══ Seitenauszug ══

# Eigenschaften von Klassen dynamisch ändern?



## vop (4. Juli 2005)

Hi Leute

Kann man eigentlich die Eigenschaften einer css-Klasse dynamisch (z.B. mit JavaScript) ändern?

Also ich meine nicht, die Klasse eines Elementes an sich sondern die Eigenschaften der Klasse.

Hmm. ich glaube ein Beispiel ist hilfreich.

Gegeben Sei
div.sichtbar { display:block }
div.unsichtbar { display:none}

div.wechselhaft { display:block }

Nun ist es einfach einem Div mit einer bestimmten Id eine andere Klasse zu verpassen, so dass ein div von sichtbar in unsichtbar umgeschaltet wird.

Wie sieht es aber aus, wenn ich bspw. in einer Tabelle 100 divs habe? Sicherlich könnte ich nun durch eine Schleife iterieren und für jeden Eintrag die Klasse ändern.

Gibt es aber evtl. auch die Möglichkeit, von allen Divs der Klasse wechselhaft die Eigenschaft display zu ändern? Halt so etwa div.wechselhaft.display = 'none';
Wobei das eine Änderung für alle divs der Klasse wechselhaft betrifft?

vop


----------



## Gumbo (4. Juli 2005)

Nein, soetwas ist meines Wissens nicht möglich. Denn die Definition eines Stylesheet ist nicht wirklich Teil des DOM. Du könntest jedoch Simon Willsons äußerst innovative getElementsBySelector()-Methode ausprobieren und die CSS-Eigenschaften darüber verändern.


----------



## vop (4. Juli 2005)

Danke @Gumbo.

Ist immerhin schon mal besser als die Schleife selber zu programmieren.

Frage mich dennoch, warum sowas nicht möglich ist. Das wäre doch eigentlich sehr sinnig.
Nun ja.
Hat mir trotzdem sehr geholfen!

vop


----------

═══
══ Angaben ══

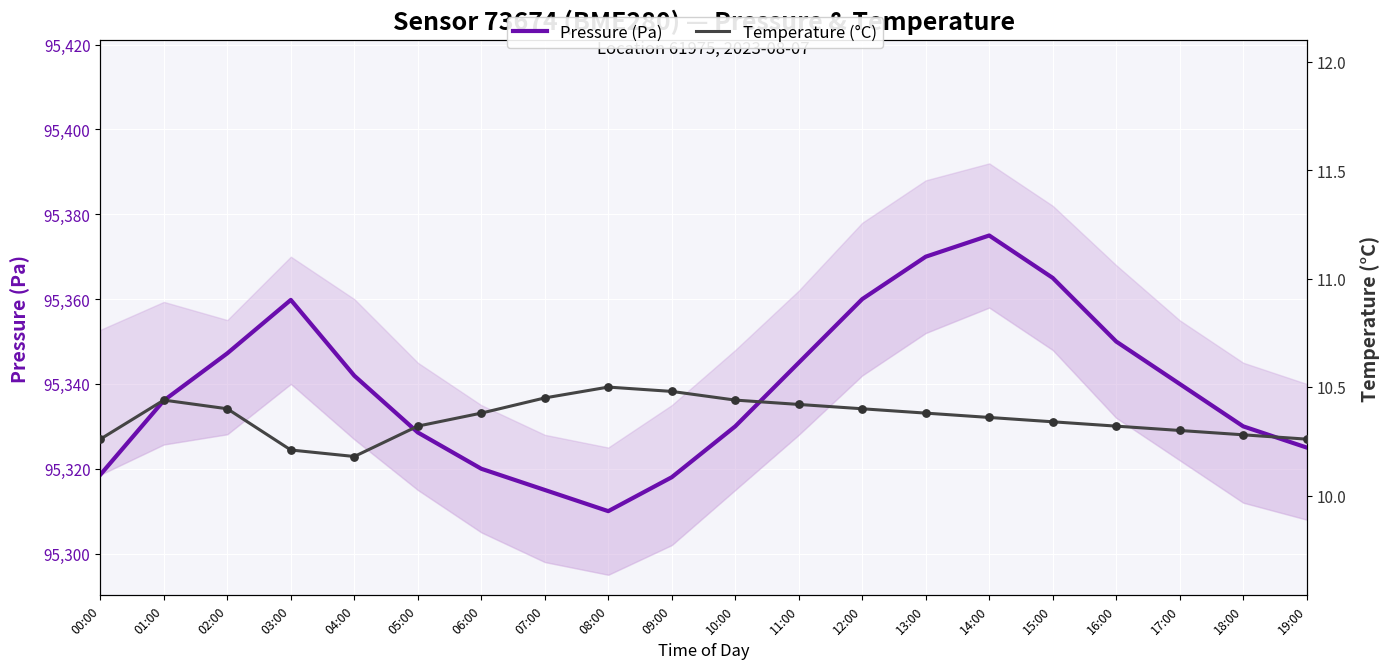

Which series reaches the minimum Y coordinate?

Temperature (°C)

═══
══ Angaben ══

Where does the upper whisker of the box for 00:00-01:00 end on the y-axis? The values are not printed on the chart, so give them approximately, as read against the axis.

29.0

═══

Aufgabe ->
Ändere den Abschnitt des Forenthreads zu CSS-Klassen von "Nein, soetwas ist" bis hinunter zu "eigentlich sehr sinnig." so ab, dass "Stylesheet" durch "Stilvorlage" ersetzt ist, und gib ihn vollständig wieder.

Gelöste Aufgabe ->
Nein, soetwas ist meines Wissens nicht möglich. Denn die Definition eines Stilvorlage ist nicht wirklich Teil des DOM. Du könntest jedoch Simon Willsons äußerst innovative getElementsBySelector()-Methode ausprobieren und die CSS-Eigenschaften darüber verändern.


----------



## vop (4. Juli 2005)

Danke @Gumbo.

Ist immerhin schon mal besser als die Schleife selber zu programmieren.

Frage mich dennoch, warum sowas nicht möglich ist. Das wäre doch eigentlich sehr sinnig.